Another Kamado Rib Recipe

I spent time in the Denver, Colorado area in the 1960's and early 1970's.
Locally famous was Daddy Bruce's BBQ.


We found his sauce recipe in the Denver Post in the 70's. Here is a link to the recipe:
http://www.cooks.com/recipe/ku94s3l7/daddy-bruce-barbecue-sauce.html
Daddy Bruce was renowned for feeding the homeless and specifically for cooking many turkeys for them at Thanksgiving.
From that now lost Denver Post article, I devised a method of cooking ribs. I dredged that up from my memory and tried to duplicate it on the kamado.
At 230-240 F oven temperature I set up for indirect smoking over water. 


I used cherry wood .



I smoked 3 1/2 pounds of pork spare ribs for 2 1/2 hours. Simultaneously I cooked a corned beef.


The beef got to an internal temperature of 145F . I left it on and put the ribs in a stainless steel pot (with half of the above recipe for the sauce in the pot) on the grill.


 I turned the ribs every 15 minutes in the pot as the sauce only partially covered them.



After another half hour, the corned beef was up to 165F and I took it off.
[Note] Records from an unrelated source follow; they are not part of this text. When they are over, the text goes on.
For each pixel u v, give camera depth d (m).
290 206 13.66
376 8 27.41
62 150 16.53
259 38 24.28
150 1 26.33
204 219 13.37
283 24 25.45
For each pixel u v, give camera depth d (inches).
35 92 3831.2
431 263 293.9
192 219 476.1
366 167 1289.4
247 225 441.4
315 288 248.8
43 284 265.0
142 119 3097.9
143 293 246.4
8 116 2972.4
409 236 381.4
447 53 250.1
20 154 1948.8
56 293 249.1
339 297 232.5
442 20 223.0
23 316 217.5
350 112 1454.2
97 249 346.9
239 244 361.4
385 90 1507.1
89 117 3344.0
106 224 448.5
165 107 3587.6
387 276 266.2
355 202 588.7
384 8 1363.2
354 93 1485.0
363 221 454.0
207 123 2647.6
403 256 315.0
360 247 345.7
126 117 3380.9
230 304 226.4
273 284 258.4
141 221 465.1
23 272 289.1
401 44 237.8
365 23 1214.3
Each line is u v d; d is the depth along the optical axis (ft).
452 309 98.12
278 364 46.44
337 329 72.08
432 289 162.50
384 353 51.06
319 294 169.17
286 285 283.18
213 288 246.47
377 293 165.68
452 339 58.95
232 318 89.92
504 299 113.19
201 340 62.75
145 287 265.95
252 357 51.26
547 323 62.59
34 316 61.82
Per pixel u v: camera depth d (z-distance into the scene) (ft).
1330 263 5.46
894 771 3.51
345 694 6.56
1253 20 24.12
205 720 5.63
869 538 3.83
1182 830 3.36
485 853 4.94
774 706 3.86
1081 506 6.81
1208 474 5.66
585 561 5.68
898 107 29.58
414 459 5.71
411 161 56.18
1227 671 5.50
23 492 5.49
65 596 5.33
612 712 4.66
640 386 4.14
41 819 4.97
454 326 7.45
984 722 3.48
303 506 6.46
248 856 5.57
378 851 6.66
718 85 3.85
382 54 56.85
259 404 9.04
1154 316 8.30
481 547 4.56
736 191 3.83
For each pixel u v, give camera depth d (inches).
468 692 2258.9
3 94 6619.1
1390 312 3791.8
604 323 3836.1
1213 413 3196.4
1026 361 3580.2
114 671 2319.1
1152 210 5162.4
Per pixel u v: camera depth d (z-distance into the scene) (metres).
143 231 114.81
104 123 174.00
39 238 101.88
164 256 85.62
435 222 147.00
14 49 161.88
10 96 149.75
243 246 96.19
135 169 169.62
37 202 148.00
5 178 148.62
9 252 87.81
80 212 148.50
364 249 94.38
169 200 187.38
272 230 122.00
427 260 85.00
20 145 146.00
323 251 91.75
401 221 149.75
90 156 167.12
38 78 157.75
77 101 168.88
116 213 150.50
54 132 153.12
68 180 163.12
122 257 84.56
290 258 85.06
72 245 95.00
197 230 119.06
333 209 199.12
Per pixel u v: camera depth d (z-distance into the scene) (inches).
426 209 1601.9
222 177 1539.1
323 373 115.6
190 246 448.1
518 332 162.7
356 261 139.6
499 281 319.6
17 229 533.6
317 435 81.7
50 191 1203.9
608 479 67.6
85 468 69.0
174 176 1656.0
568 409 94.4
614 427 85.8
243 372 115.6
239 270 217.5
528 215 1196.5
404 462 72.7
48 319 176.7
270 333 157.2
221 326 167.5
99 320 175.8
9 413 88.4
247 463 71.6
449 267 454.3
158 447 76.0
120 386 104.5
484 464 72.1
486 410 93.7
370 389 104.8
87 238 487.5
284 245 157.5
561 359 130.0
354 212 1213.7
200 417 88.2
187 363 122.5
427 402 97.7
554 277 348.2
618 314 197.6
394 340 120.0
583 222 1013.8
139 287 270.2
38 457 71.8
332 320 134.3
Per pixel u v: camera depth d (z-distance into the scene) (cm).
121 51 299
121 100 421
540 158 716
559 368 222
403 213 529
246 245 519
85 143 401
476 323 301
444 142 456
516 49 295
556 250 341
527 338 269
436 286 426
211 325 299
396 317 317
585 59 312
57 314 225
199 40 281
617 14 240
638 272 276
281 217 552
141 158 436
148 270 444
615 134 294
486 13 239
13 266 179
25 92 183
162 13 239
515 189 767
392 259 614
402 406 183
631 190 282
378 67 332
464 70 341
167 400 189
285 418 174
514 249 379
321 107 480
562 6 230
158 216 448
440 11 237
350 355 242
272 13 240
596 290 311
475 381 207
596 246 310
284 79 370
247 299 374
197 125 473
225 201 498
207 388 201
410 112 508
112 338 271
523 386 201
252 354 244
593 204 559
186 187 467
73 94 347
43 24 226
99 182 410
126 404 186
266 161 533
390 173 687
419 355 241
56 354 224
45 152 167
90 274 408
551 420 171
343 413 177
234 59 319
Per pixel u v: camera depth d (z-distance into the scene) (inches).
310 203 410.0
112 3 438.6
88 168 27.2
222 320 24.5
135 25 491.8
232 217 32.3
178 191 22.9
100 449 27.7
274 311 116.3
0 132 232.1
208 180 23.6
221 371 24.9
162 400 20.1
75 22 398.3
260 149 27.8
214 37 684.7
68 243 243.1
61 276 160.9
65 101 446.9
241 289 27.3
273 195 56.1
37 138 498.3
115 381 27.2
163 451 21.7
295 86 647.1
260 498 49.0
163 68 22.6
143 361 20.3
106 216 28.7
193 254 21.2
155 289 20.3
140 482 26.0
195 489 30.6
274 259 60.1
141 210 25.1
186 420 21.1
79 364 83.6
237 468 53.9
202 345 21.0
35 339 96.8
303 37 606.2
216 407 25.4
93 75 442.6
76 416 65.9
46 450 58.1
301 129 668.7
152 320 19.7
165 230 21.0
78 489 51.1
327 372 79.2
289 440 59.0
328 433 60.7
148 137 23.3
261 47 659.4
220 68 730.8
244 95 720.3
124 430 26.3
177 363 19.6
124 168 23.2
 I let the oven temp rise to 350-400F to try to thicken the sauce. That wasn't completely successful as I had diluted it somewhat in a futile attempt to cover the ribs. Despite that, the result was delicious. The rib bones came right off the meat with no cutting required. A nice smoke ring was noted. I was cooking on a very windy night at an ambient temperature of 15-20F.